There is a consensus, amongst UDRP panels, that a respondent's default does not automatically result in a decision in favour of the complainant. The Complainant is still required to make a prima facie case that the Respondent lacks rights or legitimate interests in the disputed domain name, see WIPO Overview of WIPO Panel Views on Selected UDRP Questions Second Edition (“WIPO Overview, 2.0”), paragraph 2.1, and The Vanguard Group, Inc. v. Lorna Kang, WIPO Case No. D2002-1064, and Berlitz Investment Corp. v. Stefan Tinculescu, WIPO Case No. D2003-0465. Further, paragraph 14(b) of the Rules provides that, in the absence of exceptional circumstances, a panel shall draw such inferences as it considers appropriate from a failure of a party to comply with a provision or requirement of the Rules.

It is clear from the submitted evidence that, prior to the cease and desist letter sent by the Complainant, the Respondent has used the disputed domain name in a manner which can only be considered as deceptive. Attempting to portray itself as, or at least as affiliated with, the Complainant, is intentional and clearly cannot amount to a bona fide offering of goods and services.
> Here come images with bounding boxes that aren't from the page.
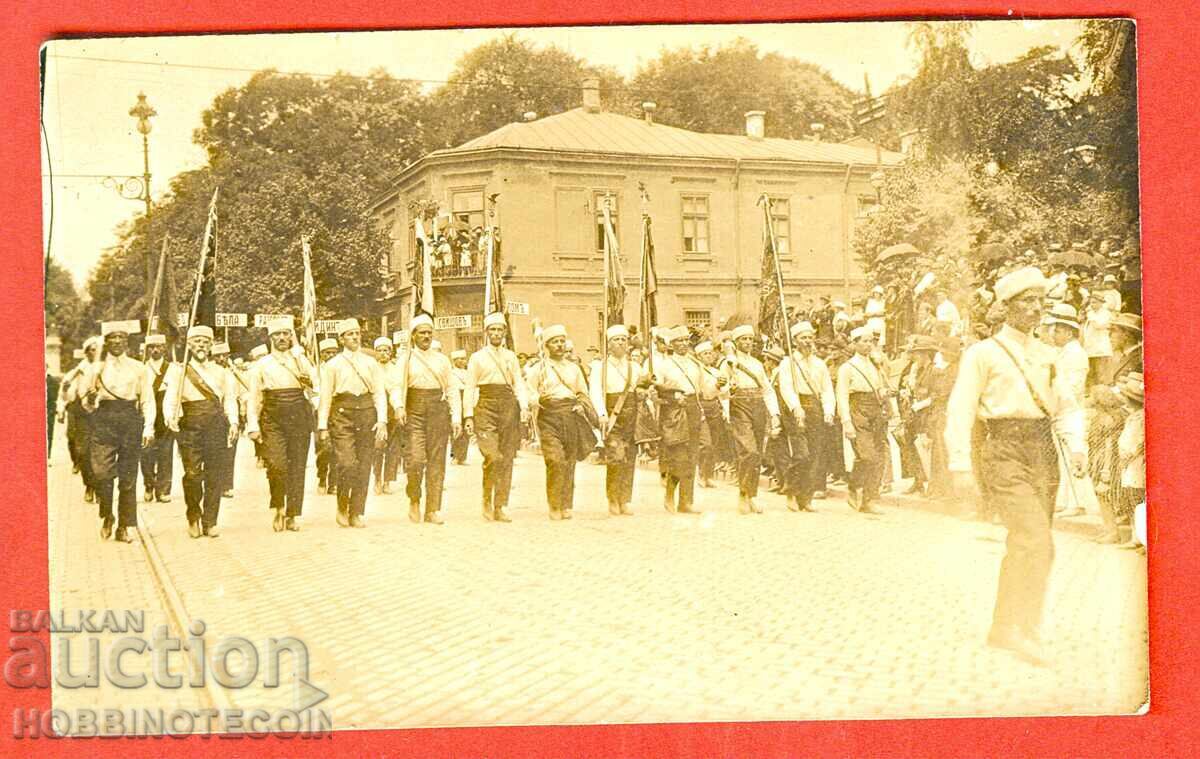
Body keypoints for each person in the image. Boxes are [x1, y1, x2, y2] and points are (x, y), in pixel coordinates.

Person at [945, 266, 1086, 666]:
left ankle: (1008, 626)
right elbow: (961, 408)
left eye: (1041, 301)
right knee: (1034, 538)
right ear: (1006, 307)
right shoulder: (983, 353)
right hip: (1003, 448)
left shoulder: (1048, 355)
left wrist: (1076, 447)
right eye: (1027, 301)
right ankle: (1018, 628)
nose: (1036, 309)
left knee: (1030, 542)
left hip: (1042, 449)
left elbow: (1066, 405)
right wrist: (959, 464)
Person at [162, 326, 239, 539]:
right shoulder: (179, 371)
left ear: (211, 345)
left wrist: (233, 422)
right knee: (193, 475)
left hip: (216, 424)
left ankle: (210, 521)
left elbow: (230, 400)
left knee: (215, 474)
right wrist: (170, 416)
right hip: (190, 425)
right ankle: (193, 515)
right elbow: (171, 397)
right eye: (196, 341)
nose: (201, 346)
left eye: (205, 342)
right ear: (189, 345)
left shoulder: (222, 372)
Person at [82, 320, 156, 543]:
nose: (116, 341)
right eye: (112, 338)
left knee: (128, 478)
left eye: (121, 337)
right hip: (104, 421)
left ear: (127, 341)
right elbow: (86, 403)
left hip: (129, 421)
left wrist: (149, 427)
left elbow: (148, 400)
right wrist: (91, 399)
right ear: (106, 341)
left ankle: (124, 525)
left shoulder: (138, 368)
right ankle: (107, 514)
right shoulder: (96, 369)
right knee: (102, 474)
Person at [246, 317, 319, 533]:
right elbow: (255, 396)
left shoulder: (302, 361)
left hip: (298, 415)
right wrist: (253, 425)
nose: (282, 338)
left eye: (286, 334)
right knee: (277, 465)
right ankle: (278, 505)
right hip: (273, 417)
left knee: (297, 466)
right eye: (277, 335)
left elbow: (316, 389)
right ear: (270, 338)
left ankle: (293, 514)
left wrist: (312, 395)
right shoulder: (262, 364)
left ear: (291, 337)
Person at [392, 314, 462, 525]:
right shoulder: (405, 360)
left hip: (438, 410)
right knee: (416, 459)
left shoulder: (442, 360)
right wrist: (399, 406)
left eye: (429, 333)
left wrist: (456, 417)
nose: (426, 336)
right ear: (413, 336)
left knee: (437, 462)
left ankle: (433, 509)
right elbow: (396, 386)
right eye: (422, 333)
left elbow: (451, 389)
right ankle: (414, 499)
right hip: (414, 409)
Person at [318, 319, 388, 529]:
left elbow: (379, 393)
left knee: (364, 464)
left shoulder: (371, 363)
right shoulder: (333, 365)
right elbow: (326, 397)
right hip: (342, 415)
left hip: (366, 413)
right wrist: (322, 425)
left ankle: (357, 511)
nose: (355, 338)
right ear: (341, 339)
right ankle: (342, 505)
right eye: (350, 334)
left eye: (357, 333)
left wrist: (382, 420)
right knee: (347, 463)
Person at [525, 324, 595, 520]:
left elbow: (582, 391)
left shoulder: (574, 368)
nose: (559, 345)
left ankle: (566, 504)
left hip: (571, 415)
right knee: (555, 460)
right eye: (555, 342)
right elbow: (529, 391)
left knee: (569, 461)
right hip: (549, 416)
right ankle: (554, 504)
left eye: (562, 341)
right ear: (546, 345)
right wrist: (537, 400)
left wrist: (581, 404)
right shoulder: (538, 369)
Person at [463, 313, 528, 522]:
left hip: (508, 405)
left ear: (504, 332)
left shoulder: (510, 357)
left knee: (507, 456)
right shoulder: (477, 357)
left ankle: (500, 505)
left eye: (500, 330)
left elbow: (518, 382)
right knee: (493, 456)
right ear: (486, 332)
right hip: (486, 405)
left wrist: (524, 406)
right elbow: (470, 387)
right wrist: (468, 415)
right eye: (492, 330)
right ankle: (486, 497)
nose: (496, 333)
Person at [1040, 304, 1100, 519]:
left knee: (1075, 455)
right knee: (1062, 458)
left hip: (1071, 411)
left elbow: (1073, 387)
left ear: (1067, 331)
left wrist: (1054, 397)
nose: (1053, 334)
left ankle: (1079, 502)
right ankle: (1066, 500)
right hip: (1060, 411)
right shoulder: (1062, 352)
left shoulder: (1076, 354)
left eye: (1056, 330)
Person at [722, 325, 781, 514]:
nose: (747, 342)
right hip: (739, 406)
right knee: (749, 451)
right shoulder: (728, 362)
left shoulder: (757, 364)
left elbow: (767, 390)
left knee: (757, 454)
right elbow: (721, 389)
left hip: (757, 406)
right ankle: (742, 494)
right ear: (736, 342)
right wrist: (726, 405)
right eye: (743, 339)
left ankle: (751, 496)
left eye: (750, 339)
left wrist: (775, 414)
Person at [777, 321, 836, 512]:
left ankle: (806, 497)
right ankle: (791, 491)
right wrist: (795, 407)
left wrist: (828, 410)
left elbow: (827, 389)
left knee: (814, 455)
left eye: (810, 337)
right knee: (802, 454)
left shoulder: (819, 364)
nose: (808, 341)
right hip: (796, 409)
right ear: (795, 341)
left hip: (815, 408)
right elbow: (786, 387)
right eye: (803, 338)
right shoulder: (788, 364)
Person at [591, 324, 647, 516]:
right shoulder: (601, 367)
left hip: (632, 414)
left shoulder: (635, 367)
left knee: (629, 457)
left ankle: (624, 500)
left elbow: (643, 387)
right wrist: (601, 413)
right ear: (608, 344)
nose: (621, 343)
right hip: (612, 413)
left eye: (624, 339)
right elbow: (596, 392)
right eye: (617, 339)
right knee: (616, 456)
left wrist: (646, 388)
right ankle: (613, 498)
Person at [836, 326, 889, 514]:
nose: (868, 345)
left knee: (879, 455)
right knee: (867, 455)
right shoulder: (847, 368)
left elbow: (880, 388)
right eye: (864, 341)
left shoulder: (876, 365)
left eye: (870, 341)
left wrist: (884, 393)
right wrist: (846, 422)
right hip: (857, 410)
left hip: (876, 411)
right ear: (854, 343)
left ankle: (869, 500)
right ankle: (854, 484)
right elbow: (841, 396)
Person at [59, 336, 101, 502]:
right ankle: (89, 485)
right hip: (82, 415)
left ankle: (99, 487)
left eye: (97, 349)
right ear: (86, 352)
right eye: (92, 349)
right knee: (83, 452)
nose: (95, 352)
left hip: (99, 414)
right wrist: (66, 390)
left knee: (99, 452)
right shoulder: (76, 371)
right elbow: (65, 395)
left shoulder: (103, 368)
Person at [139, 333, 175, 503]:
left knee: (166, 452)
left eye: (158, 346)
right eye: (151, 347)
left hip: (165, 411)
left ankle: (163, 489)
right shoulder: (141, 369)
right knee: (146, 452)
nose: (155, 350)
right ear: (147, 350)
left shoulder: (173, 369)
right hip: (146, 413)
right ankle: (148, 483)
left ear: (164, 348)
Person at [695, 341, 731, 488]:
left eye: (710, 353)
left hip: (714, 407)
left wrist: (725, 409)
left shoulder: (717, 372)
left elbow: (724, 394)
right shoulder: (697, 372)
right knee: (705, 443)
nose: (709, 356)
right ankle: (701, 474)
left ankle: (708, 475)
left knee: (715, 442)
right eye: (705, 354)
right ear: (699, 356)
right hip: (701, 405)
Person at [370, 336, 397, 494]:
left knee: (393, 449)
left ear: (390, 352)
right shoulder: (371, 368)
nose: (382, 353)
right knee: (378, 447)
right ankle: (377, 479)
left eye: (385, 350)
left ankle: (388, 480)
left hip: (393, 411)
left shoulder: (396, 368)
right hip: (376, 411)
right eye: (379, 351)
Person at [314, 338, 340, 494]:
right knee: (324, 449)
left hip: (338, 412)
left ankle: (334, 483)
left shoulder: (342, 367)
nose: (330, 355)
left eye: (333, 352)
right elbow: (312, 391)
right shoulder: (316, 371)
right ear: (321, 354)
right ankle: (322, 476)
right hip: (320, 412)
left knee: (338, 448)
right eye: (327, 352)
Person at [1080, 291, 1113, 384]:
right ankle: (1091, 388)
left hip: (1101, 344)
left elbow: (1101, 326)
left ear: (1101, 303)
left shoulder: (1105, 313)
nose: (1092, 305)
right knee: (1091, 368)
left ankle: (1101, 387)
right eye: (1091, 303)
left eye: (1094, 302)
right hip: (1091, 344)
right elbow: (1093, 327)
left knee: (1100, 369)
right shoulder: (1091, 313)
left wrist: (1091, 317)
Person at [449, 349, 471, 465]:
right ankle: (454, 455)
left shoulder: (468, 373)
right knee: (456, 428)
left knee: (466, 429)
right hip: (455, 398)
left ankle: (463, 456)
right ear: (454, 361)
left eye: (464, 359)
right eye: (460, 359)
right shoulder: (451, 373)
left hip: (467, 400)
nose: (463, 361)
Having considered the submissions of the Complainant, the Panel finds that the Respondent is not connected with the Complainant and is not commonly known by the disputed domain name, but uses the Complainant’s mark with an intention to derive commercial advantage from the trademarks of the Complainant. Such use by the Respondent is not a legitimate noncommercial or fair use and does not confer any rights in favour of the Respondent. The non-use of the disputed domain name after the apparent receipt of the Complainant’s cease and desist letter cannot alter these findings. Moreover, the file contains no evidence to suggest a legitimate interest, and the lack of a reply from the Respondent only adds to this perception. Hence, the second element of paragraph 4(a) of the Policy is fulfilled.
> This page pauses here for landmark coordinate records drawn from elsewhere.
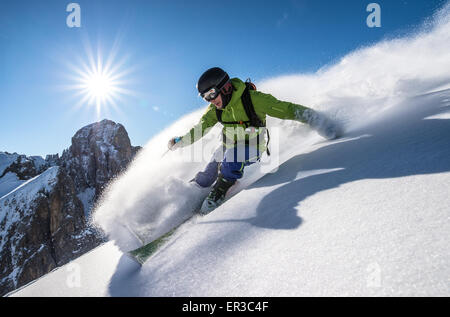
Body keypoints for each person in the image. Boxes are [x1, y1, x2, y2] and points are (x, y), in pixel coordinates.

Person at [168, 67, 341, 214]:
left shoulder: (253, 99)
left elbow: (287, 109)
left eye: (212, 93)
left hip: (253, 147)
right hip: (229, 146)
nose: (211, 100)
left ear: (225, 87)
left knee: (232, 157)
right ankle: (195, 191)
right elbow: (200, 129)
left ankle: (222, 188)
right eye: (206, 97)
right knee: (209, 172)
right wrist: (180, 141)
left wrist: (319, 121)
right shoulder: (216, 110)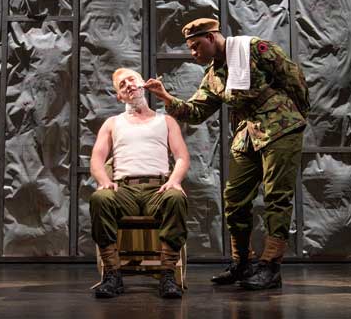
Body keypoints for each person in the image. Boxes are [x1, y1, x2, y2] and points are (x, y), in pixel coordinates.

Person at [144, 18, 309, 290]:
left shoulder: (254, 48)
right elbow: (196, 112)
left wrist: (295, 116)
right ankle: (243, 262)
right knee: (234, 199)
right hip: (247, 135)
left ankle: (271, 267)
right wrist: (165, 97)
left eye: (196, 46)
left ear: (211, 38)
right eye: (190, 48)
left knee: (277, 197)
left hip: (280, 127)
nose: (193, 53)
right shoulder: (213, 76)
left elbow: (293, 77)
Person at [90, 68, 190, 299]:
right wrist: (104, 181)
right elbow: (96, 159)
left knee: (176, 197)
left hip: (158, 188)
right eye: (122, 85)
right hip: (124, 189)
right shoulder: (113, 123)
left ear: (143, 83)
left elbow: (182, 157)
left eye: (131, 79)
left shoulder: (166, 120)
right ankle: (112, 275)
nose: (128, 85)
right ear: (119, 96)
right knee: (100, 198)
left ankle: (167, 275)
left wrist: (174, 180)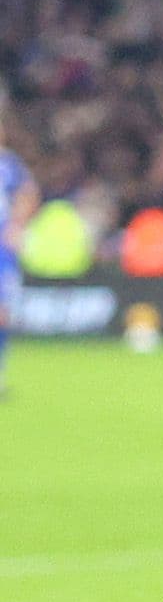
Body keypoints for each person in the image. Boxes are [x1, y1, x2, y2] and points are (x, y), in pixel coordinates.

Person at [0, 109, 32, 401]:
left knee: (2, 314)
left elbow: (27, 193)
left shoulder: (9, 165)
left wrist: (17, 225)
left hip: (2, 250)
C. Registered and Used in Bad Faith

The Complainant has asserted that the Respondent must have known of the Complainant’s trademark rights because of the well-known character of the Complainant’s marks. The Panel finds that the assertion is substantiated through the supporting evidence submitted by the Complainant.
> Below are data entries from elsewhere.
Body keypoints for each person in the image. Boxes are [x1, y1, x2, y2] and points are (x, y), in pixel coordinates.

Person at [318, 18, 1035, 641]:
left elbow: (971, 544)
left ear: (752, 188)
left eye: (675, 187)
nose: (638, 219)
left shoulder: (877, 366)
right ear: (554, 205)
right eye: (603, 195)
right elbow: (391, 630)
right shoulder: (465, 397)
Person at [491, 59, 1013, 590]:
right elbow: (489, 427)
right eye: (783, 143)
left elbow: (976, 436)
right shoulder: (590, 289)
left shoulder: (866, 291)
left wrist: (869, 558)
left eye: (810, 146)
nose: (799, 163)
The Complainant has extensively used and marketed its trademark in inter alia the United States of America (the Respondent’s country of residence). The Panel considers the trademark BWIN as well-known. Absent any response, the Panel finds it inconceivable that the Respondent was unaware of the trademark rights of the Complainant at the time of the registration. This finding is further supported by the obvious bad faith use made of the disputed domain name, prior to April 6, 2011, the date of the cease and desist letter.

Apart from the above, the Panel also holds the view of previous panels, expressed e.g. in Cellular One Group v. Paul Brien, WIPO Case No. D2000-0028, where it was observed:

“The Panel, however, also notes that subparagraphs of Paragraph 4(b) are not intended to be the exclusive criterion of bad faith use. The Panel believes that bad faith use can also exist in situations, such as the instant one, where (i) the Domain Name contains in its entirety, and is for all essential purposes only, Complainant’s trademark, (ii) such trademark is a coined word, has been in use for a substantial time prior to the registration of the Domain Name and is a well-known mark, and (iii) Respondent has alleged no good faith basis for use by it of the Domain Name. Among other things, in these circumstances and absent a transferal, Complainant is deprived of the use of the Domain Name and must always be concerned about the possibility of a confusing future site.”

The Panel thus finds that the Complainant has fulfilled its evidentiary burden and proved that the disputed domain name has been registered and is being used in bad faith.

7. Decision

For the foregoing reasons, in accordance with paragraphs 4(i) of the Policy and 15 of the Rules, the Panel orders that the disputed domain name <bwin5.com> be transferred to the Complainant.